«Una famiglia disfunzionale». Così, lo psichiatra chavista Jorge Rodriguez ha definito il comportamento dell’alleanza di opposizione: che ha annunciato di voler abbandonare il dialogo con il governo e di non voler tornare al tavolo il prossimo 13 gennaio. E che chiede la testa di Maduro. La Mesa de la Unidad Democratica (Mud) ha accettato di sedersi a discutere il 30 ottobre, sotto l’egida del Vaticano, della Unasur e di alcuni ex presidenti, guidati dallo spagnolo José Zapatero. Il 12 novembre sono stati sottoscritti alcuni punti: pace e rispetto dello Stato di diritto e della sovranità nazionale; verità, giustizia e riparazione delle vittime; il tema economico-sociale e la costruzione di clima di fiducia; l’agenda elettorale.

«SU CINQUE PUNTI, la Mud ne ha violati quattro e mezzo», ha aggiunto Rodriguez. Ma perché trovare un’intesa tra le forze in campo in Venezuela sembra più complicato del processo di pace in Colombia?
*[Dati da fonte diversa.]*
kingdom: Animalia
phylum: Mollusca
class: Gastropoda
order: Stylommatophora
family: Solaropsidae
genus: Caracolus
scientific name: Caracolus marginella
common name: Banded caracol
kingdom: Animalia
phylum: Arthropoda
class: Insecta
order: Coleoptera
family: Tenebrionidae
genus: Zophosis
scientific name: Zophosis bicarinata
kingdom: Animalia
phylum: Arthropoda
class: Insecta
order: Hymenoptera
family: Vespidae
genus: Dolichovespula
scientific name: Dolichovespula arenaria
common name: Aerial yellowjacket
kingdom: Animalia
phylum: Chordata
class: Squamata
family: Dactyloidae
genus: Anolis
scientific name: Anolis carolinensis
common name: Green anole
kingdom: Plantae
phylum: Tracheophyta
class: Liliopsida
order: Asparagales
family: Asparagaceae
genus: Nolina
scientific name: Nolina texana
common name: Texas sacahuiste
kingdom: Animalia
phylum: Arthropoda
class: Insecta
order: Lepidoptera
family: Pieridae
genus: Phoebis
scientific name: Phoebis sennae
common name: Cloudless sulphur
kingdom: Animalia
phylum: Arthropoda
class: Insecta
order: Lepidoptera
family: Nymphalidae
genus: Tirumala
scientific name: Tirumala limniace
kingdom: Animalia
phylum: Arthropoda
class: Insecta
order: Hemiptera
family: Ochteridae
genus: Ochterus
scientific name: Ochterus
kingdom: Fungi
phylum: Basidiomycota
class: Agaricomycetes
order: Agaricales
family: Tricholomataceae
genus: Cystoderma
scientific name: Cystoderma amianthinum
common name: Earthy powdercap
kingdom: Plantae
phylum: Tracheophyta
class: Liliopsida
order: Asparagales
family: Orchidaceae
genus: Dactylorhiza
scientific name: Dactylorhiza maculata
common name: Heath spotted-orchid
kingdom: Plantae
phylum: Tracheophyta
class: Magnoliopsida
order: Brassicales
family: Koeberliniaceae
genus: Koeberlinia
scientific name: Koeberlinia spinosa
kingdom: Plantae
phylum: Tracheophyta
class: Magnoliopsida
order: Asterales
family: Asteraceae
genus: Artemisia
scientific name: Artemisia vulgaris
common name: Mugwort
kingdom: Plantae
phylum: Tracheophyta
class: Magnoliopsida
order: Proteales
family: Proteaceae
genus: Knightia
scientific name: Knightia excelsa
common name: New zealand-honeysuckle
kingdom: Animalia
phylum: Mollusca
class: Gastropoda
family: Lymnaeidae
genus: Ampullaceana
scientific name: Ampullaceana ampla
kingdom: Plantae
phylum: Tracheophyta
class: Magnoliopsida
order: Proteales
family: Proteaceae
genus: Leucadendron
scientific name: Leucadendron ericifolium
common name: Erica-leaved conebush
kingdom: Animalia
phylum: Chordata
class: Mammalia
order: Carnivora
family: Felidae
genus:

Perché, a un anno dall’aver ottenuto la maggioranza alle elezioni parlamentari del 6 dicembre, l’opposizione non è riuscita a portar fuori il paese da quella che definisce una «crisi umanitaria» che necessiterebbe addirittura di un intervento esterno per mettere sotto tutela la sovranità del paese?

Perché quello in corso nel paese bolivariano è prima di tutto uno scontro per il potere, uno scontro fra due modelli di gestione di un territorio ricchissimo di risorse: che custodisce le prime riserve al mondo di petrolio e di oro, che possiede immensi giacimenti di altri preziosi minerali e poi acqua, biodiversità… Risorse che, prima dell’irrompere di un’inedita alleanza «plebea», di «moltitudini» organizzate da Hugo Chavez, erano appannaggio dei soliti noti, ovvero dei poteri forti che ne avevano fatto un perno fondamentale del loro «cortile di casa». E che mai si sono rassegnati a non potersi appropriare dell’intera torta.

INUTILE GIRARCI ATTORNO: per quanti errori e approssimazioni abbiano potuto fare i governi di Chavez e di Maduro, la questione è sempre la stessa: dal Brasile, all’Argentina, dalla Bolivia all’Ecuador al Messico, quando i cordoni della borsa si stringono per la crisi strutturale che attanaglia il modello capitalista, nel cappio ci capita sempre il collo dei settori popolari. Chi non ci sta, deve soccombere o resistere, e la battaglia – anche nei paradigmi di questo nuovo secolo – è senza quartiere. E perché violare le regole di un sistema democraticamente eletto dev’essere più “democratico” che usare gli strumenti legislativi consentiti per difendere il benessere delle popolazioni tradizionalmente escluse dalla partecipazione e dai diritti? Anche qui, si tratta di una scelta di campo in cui ognuno spara le proprie bordate: il campo bolivariano contro le grandi imprese private, contro i poteri finanziari (che in Venezuela condizionano il mercato monetario con il cambio parallelo e impongono un’altra direzione di marcia al Mercosur), contro le multinazionali che dirigono attacchi cibernetici e sabotaggi. E contro le grandi concentrazioni editoriali e gli interessi che muovono «la coprofilia dell’informazione», come l’ha definita il papa Bergoglio.

Ma anche la linea «bolivariana» di Bergoglio ha i suoi limiti o i suoi mal di pancia: in Vaticano, dove l’estrema destra venezuelana diretta dai falchi Usa è ben rappresentata e nel «dialogo» a Caracas, dove la bilancia rischia di pendere da una parte sola. Quella del cardinal Porras, uno degli attori del golpe contro Chavez del 2002.